-- What the task requires --
Reproduce each line from the records that holds "megabytes".

Start of Record set

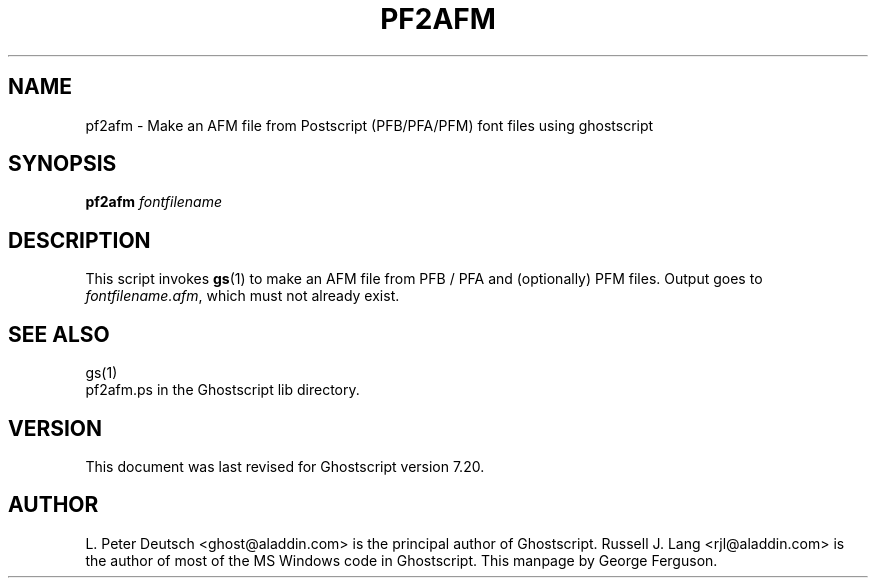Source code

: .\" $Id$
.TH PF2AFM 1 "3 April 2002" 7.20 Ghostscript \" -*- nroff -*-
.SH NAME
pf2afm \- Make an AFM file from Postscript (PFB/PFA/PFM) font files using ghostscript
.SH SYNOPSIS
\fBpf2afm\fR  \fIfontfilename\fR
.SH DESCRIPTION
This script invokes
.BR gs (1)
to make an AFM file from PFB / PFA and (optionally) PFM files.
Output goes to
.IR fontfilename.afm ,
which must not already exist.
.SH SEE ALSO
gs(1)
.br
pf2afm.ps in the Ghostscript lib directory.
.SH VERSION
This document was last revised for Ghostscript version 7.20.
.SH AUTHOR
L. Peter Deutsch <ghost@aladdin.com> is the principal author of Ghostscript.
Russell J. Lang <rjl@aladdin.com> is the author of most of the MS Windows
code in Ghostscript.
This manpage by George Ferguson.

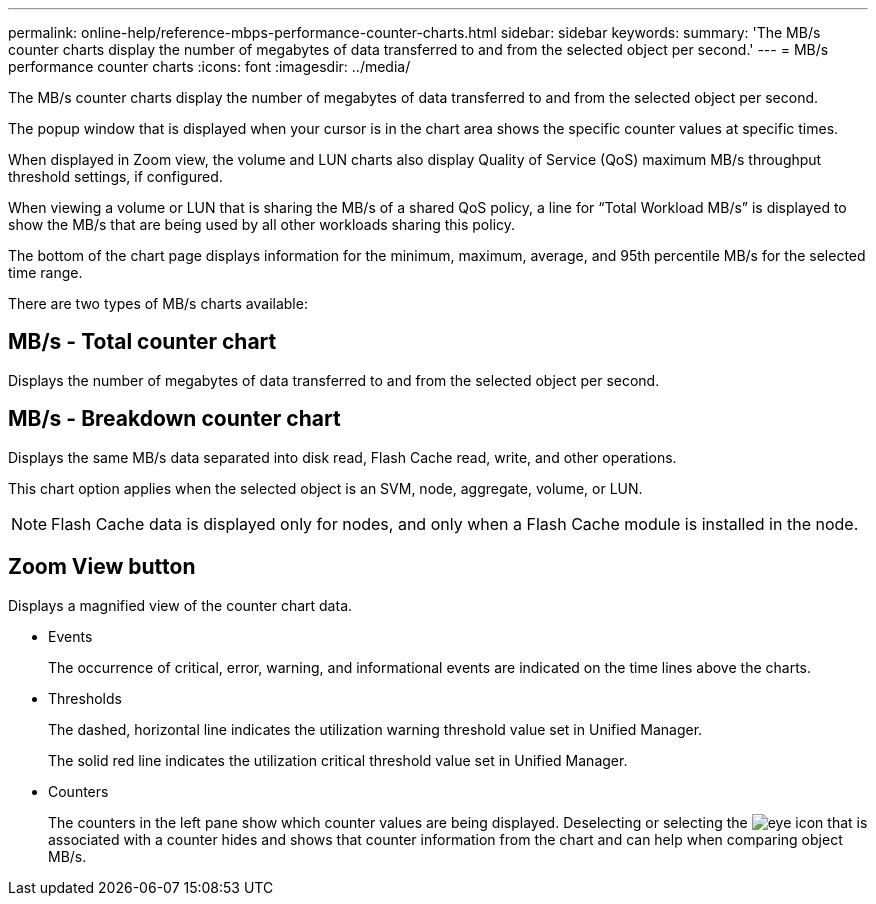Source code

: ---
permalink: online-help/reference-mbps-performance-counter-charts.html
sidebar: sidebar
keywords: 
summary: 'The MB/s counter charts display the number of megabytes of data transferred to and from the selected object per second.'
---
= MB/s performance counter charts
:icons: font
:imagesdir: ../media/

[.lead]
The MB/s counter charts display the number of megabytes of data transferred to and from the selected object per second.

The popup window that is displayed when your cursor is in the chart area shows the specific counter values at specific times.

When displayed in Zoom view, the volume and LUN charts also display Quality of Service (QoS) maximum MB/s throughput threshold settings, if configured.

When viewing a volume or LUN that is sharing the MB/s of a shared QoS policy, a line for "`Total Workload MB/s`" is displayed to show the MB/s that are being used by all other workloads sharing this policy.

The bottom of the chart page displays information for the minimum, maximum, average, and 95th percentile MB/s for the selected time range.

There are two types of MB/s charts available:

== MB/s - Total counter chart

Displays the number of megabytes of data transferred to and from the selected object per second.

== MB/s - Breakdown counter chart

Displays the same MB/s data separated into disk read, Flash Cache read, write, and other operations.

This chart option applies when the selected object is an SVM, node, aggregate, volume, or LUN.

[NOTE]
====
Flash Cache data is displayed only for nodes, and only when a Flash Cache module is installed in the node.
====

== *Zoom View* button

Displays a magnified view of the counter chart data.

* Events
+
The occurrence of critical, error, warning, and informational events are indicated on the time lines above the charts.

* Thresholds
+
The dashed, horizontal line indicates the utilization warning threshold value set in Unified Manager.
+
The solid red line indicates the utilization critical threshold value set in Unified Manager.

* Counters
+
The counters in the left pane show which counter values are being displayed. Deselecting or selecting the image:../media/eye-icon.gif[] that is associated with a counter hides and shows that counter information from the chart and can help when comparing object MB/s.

End of Record set

-- Answer space --
summary: 'The MB/s counter charts display the number of megabytes of data transferred to and from the selected object per second.'
The MB/s counter charts display the number of megabytes of data transferred to and from the selected object per second.
Displays the number of megabytes of data transferred to and from the selected object per second.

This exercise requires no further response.